Log files related to caching
If a cache server machine name or IP address is invalid, you get verbose messages on
the command line. You also get the messages in log files found in
$JIVE_HOME/var/logs/
.
- cache-gc.log — Output from garbage collection of the cache process.
- cache-service.out — Cache startup messages, output from the cache processes, showing start flags, restarts, and general errors.
Misconfiguration through mismatched cache address lists
If you have multiple cache servers, the configuration list of cache addresses for each must be the same. A mismatched configuration shows up in the cache-service.out file.
For example, if two servers have the same list, but a third one doesn't, the log includes messages indicating that the third server has one server but not another, or that a key is expected to be on one server, but is on another instead.
For more information on adding a cache server to a cluster, see Adding cache server machines. For more information on setting up cache servers for high-availability, see Configuring Cache servers for high-availability.
Cache server banned under heavy load
Under extreme load, an application server node may be so overwhelmed that it may ban
a remote cache server for a small period of time because responses from the cache
server are taking too long. If this occurs, you see it in the application log as
entries related to the ThresholdFailureDetector
.
This is usually a transient failure. However, if this continues, you should take steps to reduce the load on the application server to reasonable levels by adding more nodes to the cluster. You might also see this in some situations where a single under-provisioned cache server (for example, a cache server allocated just a single CPU core) is being overwhelmed by caching requests. To remedy this, ensure that the cache server has an adequate number of CPU cores. For more information on hardware requirements, see Cache Server machine.
Banned node can result in near cache mismatches
While the failure of a node doesn't typically cause caching to fail across the cluster (cache data lives in a separate cache server), the banning of an unresponsive node can adversely affect near caches. This shows up as a mismatch visible in the application user interface.

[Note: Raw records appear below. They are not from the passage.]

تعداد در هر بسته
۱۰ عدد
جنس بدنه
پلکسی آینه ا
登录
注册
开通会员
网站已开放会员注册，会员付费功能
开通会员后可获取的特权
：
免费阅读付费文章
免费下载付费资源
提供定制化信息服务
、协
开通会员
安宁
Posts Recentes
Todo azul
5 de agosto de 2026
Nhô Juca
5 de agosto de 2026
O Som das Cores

An unresponsive node is removed from the cluster to help ensure that it doesn't disrupt the rest of the application (other nodes will ignore it until it's reinstated). Generally, this situation resolves itself, with the intermediate downside of an increase in database access.

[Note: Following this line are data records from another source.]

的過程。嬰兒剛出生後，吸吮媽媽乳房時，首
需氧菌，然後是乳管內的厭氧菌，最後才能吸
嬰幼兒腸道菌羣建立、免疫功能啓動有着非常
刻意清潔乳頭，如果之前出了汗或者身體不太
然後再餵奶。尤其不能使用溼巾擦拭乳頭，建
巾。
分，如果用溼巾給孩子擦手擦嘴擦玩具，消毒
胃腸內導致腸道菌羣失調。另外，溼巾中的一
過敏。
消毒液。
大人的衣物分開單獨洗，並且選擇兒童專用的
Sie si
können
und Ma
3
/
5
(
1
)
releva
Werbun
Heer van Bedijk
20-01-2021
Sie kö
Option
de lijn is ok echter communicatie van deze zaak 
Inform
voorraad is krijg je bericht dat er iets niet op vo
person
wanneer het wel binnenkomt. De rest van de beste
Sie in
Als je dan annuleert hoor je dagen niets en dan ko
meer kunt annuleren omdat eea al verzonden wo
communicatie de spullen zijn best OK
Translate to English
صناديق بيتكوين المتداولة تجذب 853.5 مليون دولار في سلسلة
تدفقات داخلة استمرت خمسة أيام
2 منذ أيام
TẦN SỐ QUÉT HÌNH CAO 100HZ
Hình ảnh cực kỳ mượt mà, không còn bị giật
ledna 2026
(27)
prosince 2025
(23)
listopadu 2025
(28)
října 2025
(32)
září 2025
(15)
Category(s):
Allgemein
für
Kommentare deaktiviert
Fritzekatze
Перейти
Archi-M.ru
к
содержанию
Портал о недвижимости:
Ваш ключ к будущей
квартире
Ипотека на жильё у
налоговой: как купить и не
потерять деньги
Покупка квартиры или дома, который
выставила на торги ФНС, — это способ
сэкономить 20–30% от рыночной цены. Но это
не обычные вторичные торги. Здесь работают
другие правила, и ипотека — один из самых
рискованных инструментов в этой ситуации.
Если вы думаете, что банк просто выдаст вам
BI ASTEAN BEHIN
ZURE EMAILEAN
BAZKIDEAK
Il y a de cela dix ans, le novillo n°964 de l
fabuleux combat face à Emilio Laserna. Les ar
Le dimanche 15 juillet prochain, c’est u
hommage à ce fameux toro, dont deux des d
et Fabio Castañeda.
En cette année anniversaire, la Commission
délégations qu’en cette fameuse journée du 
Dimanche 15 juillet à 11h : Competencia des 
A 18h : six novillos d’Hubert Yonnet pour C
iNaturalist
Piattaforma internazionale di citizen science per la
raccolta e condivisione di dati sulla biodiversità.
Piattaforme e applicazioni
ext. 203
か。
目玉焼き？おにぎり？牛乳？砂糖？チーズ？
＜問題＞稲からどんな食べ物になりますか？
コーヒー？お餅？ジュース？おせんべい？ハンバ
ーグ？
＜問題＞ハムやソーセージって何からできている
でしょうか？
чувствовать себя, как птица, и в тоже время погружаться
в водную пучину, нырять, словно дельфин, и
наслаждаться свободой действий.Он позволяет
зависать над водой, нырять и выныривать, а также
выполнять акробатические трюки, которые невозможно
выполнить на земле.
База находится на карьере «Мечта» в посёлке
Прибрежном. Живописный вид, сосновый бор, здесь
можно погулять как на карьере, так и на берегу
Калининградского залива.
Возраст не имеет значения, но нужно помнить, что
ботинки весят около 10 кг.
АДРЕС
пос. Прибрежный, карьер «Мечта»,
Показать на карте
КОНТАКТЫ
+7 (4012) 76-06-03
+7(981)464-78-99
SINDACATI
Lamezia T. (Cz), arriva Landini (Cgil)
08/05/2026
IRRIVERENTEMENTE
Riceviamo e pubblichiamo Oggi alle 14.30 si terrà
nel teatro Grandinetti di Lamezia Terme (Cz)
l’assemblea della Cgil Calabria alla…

If this happens, recent content lists can become mismatched between nodes in the cluster. That's because near cache changes, which represent the most recent changes, are batched and communicated across the cluster. If the cluster relationship is broken, communication fails between the banned node and other nodes.
After first start up, a node is unable to leave then rejoin the cluster
After the first run of a cluster — the first time you start up all of the nodes — nodes that are banned (due to being unresponsive, for example) might appear not to rejoin the cluster when they become available. That's because when each node registers itself in the database, it also retrieves the list of other nodes from the database. If one of the earlier nodes is the cluster coordinator — responsible for merging a banned cluster node back into the cluster — it is unaware of a problem if the last started node becomes unreachable.
To avoid this problem, after you start every node for the first time, bounce the entire cluster. That way, each is able to read node information about all of the others.
For example, imagine you start nodes A, B, and C in succession for the first time. The database contained no entries for them until you started them. Each enters its address in the database. Node A starts, registering itself. Node B starts, seeing A in the database. Node C starts, seeing A and B. However because node C wasn't in the database when A and B started, they don't know to check on node C — if it becomes unreachable, the won't know and won't inform the cluster coordinator. Note that the coordinator might have changed since startup.
If a node leaves the cluster, the coordinator needs to have the full list at hand to re-merge membership after the node becomes reachable again.